Kiedy wydawało się, że największym zainteresowaniem Ania Lewandowska będzie się cieszyć w trakcie ciąży, to jednak to, co dzieje się po porodzie, przeszło chyba najśmielsze wyobrażenia. Codziennie pojawiają się artykuły na temat tego, jak wygląda, jak się czuje, gdzie odpoczywa, co je i jak ćwiczy. Zwłaszcza ta ostatnia kwestia budzi sporo emocji wśród jej fanów. Po tym, jak mistrzyni karate pokazała swój umięśniony brzuch zaledwie kilka tygodni po porodzie, sprawę zaczęli komentować inni znani ludzie. Jedni bronili sportsmenki i gratulowali jej doskonałej formy, inni natomiast zarzucali jej, że takimi fotografiami tylko wpędza inne matki w kompleksy.
Mimo to Ania nie przejmuje się głosami krytyki i dalej stara się motywować innych do aktywnego trybu życia. Ostatnio zamieściła na Instagramie filmik, na którym pokazała, jak ćwiczy. Przy nagraniu dodała wpis: „Dzisiaj walczymy - krótki trening, pamiętaj WSZYSTKO Z GŁOWĄ, ROZWAGĄ i NA PEŁNYYYM LUZIE! powrót do formy nie jest łatwy, ale wspólnie się wspierajmy
TABATA
Czas trwania: 4 minuty (4 ćwiczenia - 8 powtórzeń po 20 sekund / 10 sekund przerwy)

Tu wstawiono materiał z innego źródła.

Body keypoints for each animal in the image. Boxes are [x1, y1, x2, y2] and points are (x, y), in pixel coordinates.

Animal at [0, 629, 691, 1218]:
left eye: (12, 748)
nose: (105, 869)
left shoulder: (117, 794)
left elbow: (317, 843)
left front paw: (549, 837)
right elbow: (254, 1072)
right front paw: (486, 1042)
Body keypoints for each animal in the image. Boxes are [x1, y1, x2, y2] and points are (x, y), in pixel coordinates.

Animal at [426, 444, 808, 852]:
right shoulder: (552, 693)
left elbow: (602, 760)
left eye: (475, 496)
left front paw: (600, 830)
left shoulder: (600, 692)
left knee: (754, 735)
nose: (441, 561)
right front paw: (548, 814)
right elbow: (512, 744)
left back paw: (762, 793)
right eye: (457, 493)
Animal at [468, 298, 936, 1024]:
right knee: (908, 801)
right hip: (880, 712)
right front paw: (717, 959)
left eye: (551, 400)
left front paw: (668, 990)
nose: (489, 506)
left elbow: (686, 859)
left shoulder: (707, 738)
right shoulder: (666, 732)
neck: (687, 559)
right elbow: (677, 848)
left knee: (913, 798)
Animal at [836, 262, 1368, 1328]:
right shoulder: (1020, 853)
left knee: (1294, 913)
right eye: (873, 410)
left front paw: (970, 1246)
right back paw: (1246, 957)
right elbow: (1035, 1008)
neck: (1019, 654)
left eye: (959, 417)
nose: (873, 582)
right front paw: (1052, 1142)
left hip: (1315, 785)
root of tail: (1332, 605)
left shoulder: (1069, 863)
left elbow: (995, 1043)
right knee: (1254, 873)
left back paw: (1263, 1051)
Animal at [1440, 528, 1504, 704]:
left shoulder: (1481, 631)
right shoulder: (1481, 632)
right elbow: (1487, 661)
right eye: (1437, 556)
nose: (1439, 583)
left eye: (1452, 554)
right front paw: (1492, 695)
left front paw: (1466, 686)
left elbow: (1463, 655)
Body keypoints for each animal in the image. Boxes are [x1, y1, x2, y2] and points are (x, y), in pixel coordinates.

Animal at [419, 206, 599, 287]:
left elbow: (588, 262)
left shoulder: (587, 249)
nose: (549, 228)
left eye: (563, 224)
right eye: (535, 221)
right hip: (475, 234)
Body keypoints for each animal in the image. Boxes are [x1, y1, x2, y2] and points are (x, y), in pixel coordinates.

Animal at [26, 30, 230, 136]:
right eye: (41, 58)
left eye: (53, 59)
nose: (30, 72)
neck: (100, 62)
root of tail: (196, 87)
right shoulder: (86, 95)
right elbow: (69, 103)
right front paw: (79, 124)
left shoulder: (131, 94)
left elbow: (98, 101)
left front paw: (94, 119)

Trening oparty na protokole Tabaty, czyli intensywny trening interwałowy. Jednocześnie wzmacnia mięsnie całego ciała, szybko poprawia kondycję i spala tłuszcz, szczególnie ten zlokalizowany w okolicach talii.
Zestaw obejmuje ćwiczenia dynamiczne i angażujące wiele grup mięśniowych jednocześnie (…)”.
W dalszej części trenerka opisała przykładowe ćwiczenia.
Tym, co zaintrygowało komentatorów, były jednak… podskoki. Jedna z fanek napisała: „Takie podskoki po porodzie naturalnym to niestety nie dla mnie”. Większość kobiet była jednak zachwycona propozycją treningową od Lewandowskiej.
Posypała się masa pozytywnych wpisów i podziękowań za ciągłe motywowanie innych do ruchu.
„Świetnie wyglądasz, mega forma!” – podsumowała jedna z dziewczyn.